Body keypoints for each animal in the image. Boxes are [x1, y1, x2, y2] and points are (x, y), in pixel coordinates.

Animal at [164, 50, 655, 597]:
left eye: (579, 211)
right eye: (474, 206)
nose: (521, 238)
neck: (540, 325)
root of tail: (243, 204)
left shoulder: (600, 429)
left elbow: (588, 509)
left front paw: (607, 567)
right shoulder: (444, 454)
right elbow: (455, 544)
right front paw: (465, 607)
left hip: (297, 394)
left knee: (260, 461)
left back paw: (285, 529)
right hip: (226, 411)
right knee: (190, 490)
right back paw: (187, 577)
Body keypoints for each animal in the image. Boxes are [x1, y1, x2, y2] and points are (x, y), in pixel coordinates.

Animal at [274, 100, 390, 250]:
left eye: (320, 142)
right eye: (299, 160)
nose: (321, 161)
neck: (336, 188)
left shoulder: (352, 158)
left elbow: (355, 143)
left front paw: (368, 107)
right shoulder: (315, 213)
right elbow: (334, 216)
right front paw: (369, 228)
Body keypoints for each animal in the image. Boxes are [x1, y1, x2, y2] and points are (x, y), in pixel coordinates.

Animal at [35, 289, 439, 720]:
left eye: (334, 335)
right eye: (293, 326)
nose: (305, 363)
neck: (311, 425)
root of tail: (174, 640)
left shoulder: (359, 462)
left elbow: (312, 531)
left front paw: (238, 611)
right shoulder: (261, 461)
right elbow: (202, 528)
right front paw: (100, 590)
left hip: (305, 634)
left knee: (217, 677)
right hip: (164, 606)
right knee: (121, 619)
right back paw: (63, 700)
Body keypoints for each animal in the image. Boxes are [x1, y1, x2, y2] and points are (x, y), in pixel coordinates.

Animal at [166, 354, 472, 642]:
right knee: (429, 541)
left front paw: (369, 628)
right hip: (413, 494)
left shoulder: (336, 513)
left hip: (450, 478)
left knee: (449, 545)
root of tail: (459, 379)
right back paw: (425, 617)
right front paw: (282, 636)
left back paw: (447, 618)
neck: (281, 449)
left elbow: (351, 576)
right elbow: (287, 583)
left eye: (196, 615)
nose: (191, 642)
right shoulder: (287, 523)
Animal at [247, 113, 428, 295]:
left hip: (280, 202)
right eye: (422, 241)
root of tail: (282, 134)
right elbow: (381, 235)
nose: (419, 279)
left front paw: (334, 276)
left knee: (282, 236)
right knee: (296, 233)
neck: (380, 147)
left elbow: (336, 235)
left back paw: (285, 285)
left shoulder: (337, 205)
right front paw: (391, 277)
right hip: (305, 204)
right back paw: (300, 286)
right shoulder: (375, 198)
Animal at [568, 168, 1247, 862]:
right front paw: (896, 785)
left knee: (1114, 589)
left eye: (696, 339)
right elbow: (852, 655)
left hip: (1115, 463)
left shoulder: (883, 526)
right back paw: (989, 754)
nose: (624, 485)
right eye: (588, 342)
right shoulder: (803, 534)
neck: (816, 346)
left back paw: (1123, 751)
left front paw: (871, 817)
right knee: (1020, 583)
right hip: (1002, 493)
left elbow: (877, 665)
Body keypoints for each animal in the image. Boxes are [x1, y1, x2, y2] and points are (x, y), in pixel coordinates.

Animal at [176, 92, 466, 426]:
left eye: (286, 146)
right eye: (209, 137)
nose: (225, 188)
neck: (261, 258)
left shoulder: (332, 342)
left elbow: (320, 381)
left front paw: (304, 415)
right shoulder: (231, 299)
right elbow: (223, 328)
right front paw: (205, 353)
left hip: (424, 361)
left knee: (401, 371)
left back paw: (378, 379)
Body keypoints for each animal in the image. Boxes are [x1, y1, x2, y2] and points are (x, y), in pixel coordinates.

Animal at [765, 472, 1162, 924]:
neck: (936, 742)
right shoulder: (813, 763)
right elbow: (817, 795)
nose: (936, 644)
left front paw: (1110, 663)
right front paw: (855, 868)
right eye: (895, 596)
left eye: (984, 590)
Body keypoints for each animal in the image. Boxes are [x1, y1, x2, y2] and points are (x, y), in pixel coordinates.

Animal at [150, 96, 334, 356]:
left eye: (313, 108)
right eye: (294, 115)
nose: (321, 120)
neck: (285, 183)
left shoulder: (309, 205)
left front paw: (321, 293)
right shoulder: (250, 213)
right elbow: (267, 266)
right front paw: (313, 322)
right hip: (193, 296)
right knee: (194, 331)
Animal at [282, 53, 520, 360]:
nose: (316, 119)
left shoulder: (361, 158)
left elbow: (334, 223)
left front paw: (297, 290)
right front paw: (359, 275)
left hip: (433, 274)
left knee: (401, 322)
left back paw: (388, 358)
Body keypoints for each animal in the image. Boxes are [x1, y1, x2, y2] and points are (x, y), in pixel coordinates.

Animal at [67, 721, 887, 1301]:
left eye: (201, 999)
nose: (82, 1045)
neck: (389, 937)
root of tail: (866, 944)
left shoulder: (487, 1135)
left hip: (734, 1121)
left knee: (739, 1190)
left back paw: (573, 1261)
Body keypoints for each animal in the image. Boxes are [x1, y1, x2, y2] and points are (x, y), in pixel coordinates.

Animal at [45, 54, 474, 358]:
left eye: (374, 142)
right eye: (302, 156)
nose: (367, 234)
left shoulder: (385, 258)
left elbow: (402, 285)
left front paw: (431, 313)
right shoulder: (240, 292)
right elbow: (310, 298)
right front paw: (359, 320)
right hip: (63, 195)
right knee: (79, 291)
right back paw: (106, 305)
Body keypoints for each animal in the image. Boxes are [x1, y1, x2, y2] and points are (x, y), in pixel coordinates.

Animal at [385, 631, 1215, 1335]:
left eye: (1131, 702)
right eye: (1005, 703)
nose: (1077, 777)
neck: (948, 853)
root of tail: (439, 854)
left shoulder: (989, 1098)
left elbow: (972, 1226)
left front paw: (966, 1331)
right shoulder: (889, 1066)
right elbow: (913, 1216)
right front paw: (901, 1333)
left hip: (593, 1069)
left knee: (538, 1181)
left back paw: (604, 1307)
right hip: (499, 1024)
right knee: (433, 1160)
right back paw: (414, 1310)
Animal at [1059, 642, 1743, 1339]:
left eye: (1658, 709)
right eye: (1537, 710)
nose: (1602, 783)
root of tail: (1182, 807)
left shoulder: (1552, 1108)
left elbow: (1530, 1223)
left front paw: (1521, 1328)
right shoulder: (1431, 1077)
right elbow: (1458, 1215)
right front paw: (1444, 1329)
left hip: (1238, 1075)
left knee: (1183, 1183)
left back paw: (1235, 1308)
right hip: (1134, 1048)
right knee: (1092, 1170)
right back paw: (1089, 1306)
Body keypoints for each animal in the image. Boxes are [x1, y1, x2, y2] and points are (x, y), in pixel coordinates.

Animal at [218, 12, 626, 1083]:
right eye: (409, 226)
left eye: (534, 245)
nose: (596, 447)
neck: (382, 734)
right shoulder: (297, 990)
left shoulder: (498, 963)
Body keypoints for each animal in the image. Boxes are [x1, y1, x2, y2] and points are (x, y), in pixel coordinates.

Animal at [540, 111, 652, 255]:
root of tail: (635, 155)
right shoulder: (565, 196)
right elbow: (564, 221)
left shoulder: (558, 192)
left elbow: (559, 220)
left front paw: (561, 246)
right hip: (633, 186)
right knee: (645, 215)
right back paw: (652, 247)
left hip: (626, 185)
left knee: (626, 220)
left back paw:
◇ ◇ ◇ ◇
PROBLEM STATEMENT
Set the entries down again precisely as they were given.

WRITTEN ANSWER
Body keypoints for each animal in the image. Boxes are [x1, y1, x2, y2] and points are (x, y), in pixel coordinates.

Animal at [164, 50, 655, 597]:
left eye: (579, 211)
right eye: (474, 206)
nose: (521, 238)
neck: (540, 325)
root of tail: (243, 204)
left shoulder: (600, 429)
left elbow: (588, 509)
left front paw: (607, 567)
right shoulder: (444, 454)
right elbow: (455, 544)
right front paw: (465, 607)
left hip: (297, 394)
left knee: (260, 461)
left back paw: (285, 529)
right hip: (226, 411)
right knee: (190, 490)
right back paw: (187, 577)
Body keypoints for each animal in the image. Boxes are [x1, y1, x2, y2] and points are (x, y), in pixel coordinates.

Animal at [274, 100, 390, 250]:
left eye: (320, 142)
right eye: (299, 160)
nose: (321, 161)
neck: (336, 188)
left shoulder: (352, 158)
left elbow: (355, 143)
left front paw: (368, 107)
right shoulder: (315, 213)
right elbow: (334, 216)
right front paw: (369, 228)
Body keypoints for each animal in the image. Boxes are [x1, y1, x2, y2] and points are (x, y), in pixel coordinates.

Animal at [35, 289, 439, 720]:
left eye: (334, 335)
right eye: (293, 326)
nose: (305, 363)
neck: (311, 425)
root of tail: (174, 640)
left shoulder: (359, 462)
left elbow: (312, 531)
left front paw: (238, 611)
right shoulder: (261, 461)
right elbow: (202, 528)
right front paw: (100, 590)
left hip: (305, 634)
left knee: (217, 677)
right hip: (164, 606)
right knee: (121, 619)
right back paw: (63, 700)
Body keypoints for each animal in the image. Boxes are [x1, y1, x2, y2] and points are (x, y), in pixel coordinates.

Animal at [166, 354, 472, 642]:
right knee: (429, 541)
left front paw: (369, 628)
right hip: (413, 494)
left shoulder: (336, 513)
left hip: (450, 478)
left knee: (449, 545)
root of tail: (459, 379)
right back paw: (425, 617)
right front paw: (282, 636)
left back paw: (447, 618)
neck: (281, 449)
left elbow: (351, 576)
right elbow: (287, 583)
left eye: (196, 615)
nose: (191, 642)
right shoulder: (287, 523)
Animal at [247, 113, 428, 295]:
left hip: (280, 202)
right eye: (422, 241)
root of tail: (282, 134)
right elbow: (381, 235)
nose: (419, 279)
left front paw: (334, 276)
left knee: (282, 236)
right knee: (296, 233)
neck: (380, 147)
left elbow: (336, 235)
left back paw: (285, 285)
left shoulder: (337, 205)
right front paw: (391, 277)
right hip: (305, 204)
right back paw: (300, 286)
right shoulder: (375, 198)
Animal at [568, 168, 1247, 862]:
right front paw: (896, 785)
left knee: (1114, 589)
left eye: (696, 339)
right elbow: (852, 655)
left hip: (1115, 463)
left shoulder: (883, 526)
right back paw: (989, 754)
nose: (624, 485)
right eye: (588, 342)
right shoulder: (803, 534)
neck: (816, 346)
left back paw: (1123, 751)
left front paw: (871, 817)
right knee: (1020, 583)
right hip: (1002, 493)
left elbow: (877, 665)
Body keypoints for each animal in the image. Boxes are [x1, y1, x2, y2] and points are (x, y), in pixel coordinates.

Animal at [176, 92, 466, 426]:
left eye: (286, 146)
right eye: (209, 137)
nose: (225, 188)
neck: (261, 258)
left shoulder: (332, 342)
left elbow: (320, 381)
left front paw: (304, 415)
right shoulder: (231, 299)
right elbow: (223, 328)
right front paw: (205, 353)
left hip: (424, 361)
left knee: (401, 371)
left back paw: (378, 379)
Body keypoints for each animal in the image. Boxes are [x1, y1, x2, y2] and points are (x, y), in pixel coordinates.

Animal at [765, 472, 1162, 924]:
neck: (936, 742)
right shoulder: (813, 763)
right elbow: (817, 795)
nose: (936, 644)
left front paw: (1110, 663)
right front paw: (855, 868)
right eye: (895, 596)
left eye: (984, 590)
Body keypoints for each animal in the image. Boxes are [x1, y1, x2, y2] and points are (x, y), in pixel coordinates.

Animal at [150, 96, 334, 356]:
left eye: (313, 108)
right eye: (294, 115)
nose: (321, 120)
neck: (285, 183)
left shoulder: (309, 205)
left front paw: (321, 293)
right shoulder: (250, 213)
right elbow: (267, 266)
right front paw: (313, 322)
right hip: (193, 296)
right knee: (194, 331)
Animal at [282, 53, 520, 360]:
nose: (316, 119)
left shoulder: (361, 158)
left elbow: (334, 223)
left front paw: (297, 290)
right front paw: (359, 275)
left hip: (433, 274)
left knee: (401, 322)
left back paw: (388, 358)
Body keypoints for each animal in the image. Boxes are [x1, y1, x2, y2] and points are (x, y), in pixel coordinates.

Animal at [67, 721, 887, 1301]:
left eye: (201, 999)
nose: (82, 1045)
neck: (389, 937)
root of tail: (866, 944)
left shoulder: (487, 1135)
left hip: (734, 1121)
left knee: (739, 1190)
left back paw: (573, 1261)
Body keypoints for each animal in the image. Boxes are [x1, y1, x2, y2] and points are (x, y), in pixel coordinates.

Animal at [45, 54, 474, 358]:
left eye: (374, 142)
right eye: (302, 156)
nose: (367, 234)
left shoulder: (385, 258)
left elbow: (402, 285)
left front paw: (431, 313)
right shoulder: (240, 292)
right elbow: (310, 298)
right front paw: (359, 320)
right hip: (63, 195)
right knee: (79, 291)
right back paw: (106, 305)
Body keypoints for each animal in the image. Boxes are [x1, y1, x2, y2] and points are (x, y), in pixel coordinates.

Animal at [385, 631, 1215, 1335]:
left eye: (1131, 702)
right eye: (1005, 703)
nose: (1077, 777)
neck: (948, 853)
root of tail: (439, 854)
left shoulder: (989, 1098)
left elbow: (972, 1226)
left front paw: (966, 1331)
right shoulder: (889, 1066)
right elbow: (913, 1216)
right front paw: (901, 1333)
left hip: (593, 1069)
left knee: (538, 1181)
left back paw: (604, 1307)
right hip: (499, 1024)
right knee: (433, 1160)
right back paw: (414, 1310)
Animal at [1059, 642, 1743, 1339]:
left eye: (1658, 709)
right eye: (1537, 710)
nose: (1602, 783)
root of tail: (1182, 807)
left shoulder: (1552, 1108)
left elbow: (1530, 1223)
left front paw: (1521, 1328)
right shoulder: (1431, 1077)
right elbow: (1458, 1215)
right front paw: (1444, 1329)
left hip: (1238, 1075)
left knee: (1183, 1183)
left back paw: (1235, 1308)
right hip: (1134, 1048)
right knee: (1092, 1170)
right back paw: (1089, 1306)
Body keypoints for each animal in the image. Boxes are [x1, y1, x2, y2] and points are (x, y), in pixel coordinates.

Animal at [218, 12, 626, 1083]:
right eye: (409, 226)
left eye: (534, 245)
nose: (596, 447)
neck: (382, 734)
right shoulder: (297, 990)
left shoulder: (498, 963)
Body keypoints for each animal in the image. Boxes are [x1, y1, x2, y2] and points are (x, y), in pixel coordinates.

Animal at [540, 111, 652, 255]:
root of tail: (635, 155)
right shoulder: (565, 196)
right elbow: (564, 221)
left shoulder: (558, 192)
left elbow: (559, 220)
left front paw: (561, 246)
right hip: (633, 186)
right knee: (645, 215)
right back paw: (652, 247)
left hip: (626, 185)
left knee: (626, 220)
left back paw:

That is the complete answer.